Eventos internacionais de grande magnitude são decisivos para atualizar o interesse nacional. A Conferência do Rio sobre Meio Ambiente e Desenvolvimento, em 1992, ensejou a celebração de documentos relevantes, a Convenção sobre o Clima e a Convenção sobre Diversidade Biológica, para proteger a natureza, em benefício das gerações presentes e futuras. A interdependência econômica estimulada pela globalização levou o Brasil a participar, em 1994, da criação da Organização Mundial do Comércio (OMC) e a ser um dos seus mais ativos protagonistas. Além de desempenhar papel importante na constituição do Mercosul e do Brics, as negociações para a conclusão do Acordo de Paris sobre Mudança Climática contaram com o suporte do Brasil, grande emissor de gases-estufa. Em todos esses episódios nossa diplomacia contribuiu para promover avanços que de outro modo não teriam ocorrido. Sintetizo, para finalizar, algumas conclusões.

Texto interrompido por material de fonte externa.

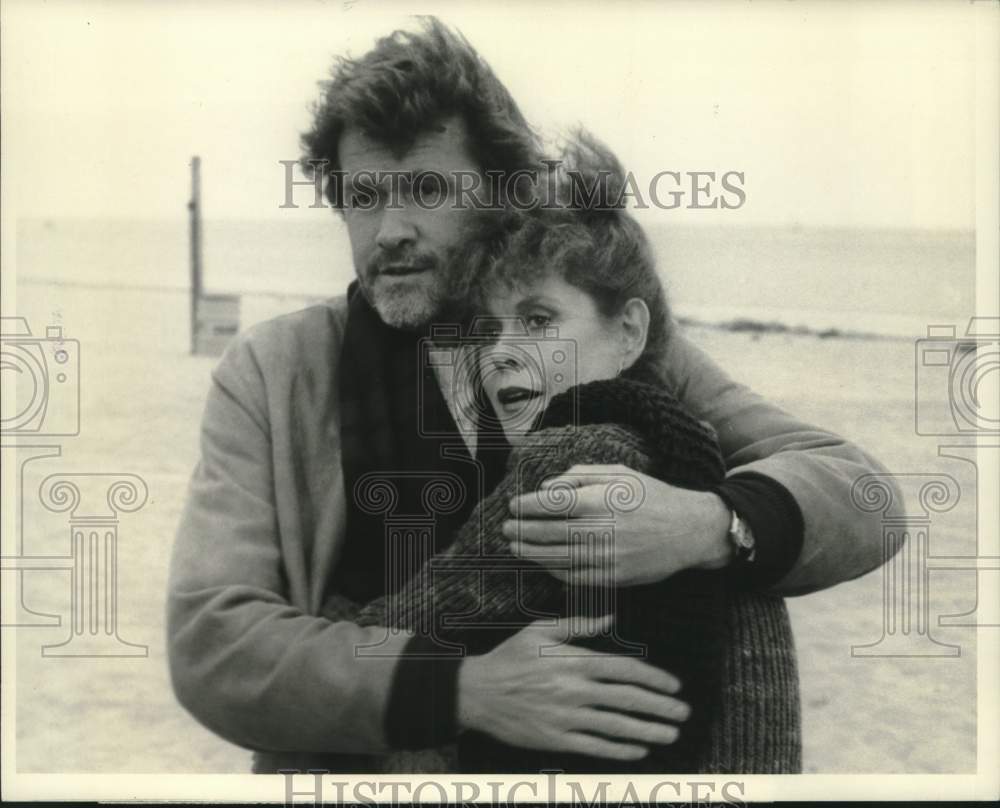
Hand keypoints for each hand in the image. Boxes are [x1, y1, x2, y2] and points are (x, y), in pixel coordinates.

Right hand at [456, 615, 689, 760]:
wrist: (477, 692)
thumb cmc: (511, 657)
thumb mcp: (540, 630)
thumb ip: (578, 624)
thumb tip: (610, 618)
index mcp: (574, 660)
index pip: (625, 669)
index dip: (654, 678)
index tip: (674, 685)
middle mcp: (574, 689)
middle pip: (628, 699)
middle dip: (661, 707)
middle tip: (684, 712)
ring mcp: (566, 717)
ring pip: (617, 725)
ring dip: (649, 730)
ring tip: (671, 733)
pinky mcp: (556, 739)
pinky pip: (596, 746)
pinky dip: (621, 749)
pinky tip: (640, 749)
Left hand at [503, 465, 732, 586]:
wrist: (690, 530)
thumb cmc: (652, 496)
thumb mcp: (620, 473)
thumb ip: (580, 476)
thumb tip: (547, 486)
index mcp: (602, 500)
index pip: (553, 504)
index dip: (527, 506)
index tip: (513, 505)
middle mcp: (603, 530)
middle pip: (550, 533)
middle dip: (523, 531)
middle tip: (506, 528)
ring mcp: (609, 557)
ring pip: (559, 558)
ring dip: (532, 553)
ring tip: (515, 547)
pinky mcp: (615, 578)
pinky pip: (576, 577)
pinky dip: (554, 571)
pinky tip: (542, 563)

1) Apesar de certa ambiguidade semântica e vagueza de linguagem, existe um núcleo duro no conceito de interesse nacional. É claro que a democracia, a integridade do território, a proteção dos direitos humanos e a preservação do meio ambiente integram esse núcleo. São valores fundamentais que dão consistência à política externa.

2) O que nos interessa ultrapassa os limites do território, abrange a região na qual estamos situados e o próprio mundo que, em conjunto, compartilhamos com os outros povos. Essa ideia nada tem que ver com a noção de “espaço vital” inerente ao totalitarismo do século 20. Na América Latina, o maior país da região deve cultivar relações amistosas, gozar de credibilidade para mediar, quando solicitado, conflitos com potencial desestabilizador e constituir-se em parceiro confiável nos empreendimentos mutuamente vantajosos. No caso da Venezuela, é imperativo refutar, categoricamente, qualquer iniciativa de intervenção armada no país vizinho. O Brasil nada tem a ganhar em ser parceiro da Otan, como cogitado na visita presidencial aos Estados Unidos. Não temos inimigos nem sofremos ameaça a justificarem essa parceria. Alianças militares interessam ao governo norte-americano na disputa com a China, na luta contra o Estado Islâmico e para lidar com eventuais hostilidades provenientes da Rússia. O governo brasileiro não pode abraçar causas que não nos dizem respeito e ameacem criar conflitos dos quais não desejamos participar. Nada disso contraria a necessidade de manter boas relações com os Estados Unidos, que caracteriza a História republicana.

3) O interesse nacional, concebido nos moldes do século 19, é obsoleto, inconveniente e sujeito a manipulação. O seu conteúdo é fixado por grupos reduzidos, com a ausência do debate público dos regimes democráticos. Todos sabem, atualmente, ser impossível organizar a vida doméstica sem levar em conta a profunda interdependência das nações contemporâneas. É hora de corrigir a rota para fugir das tempestades.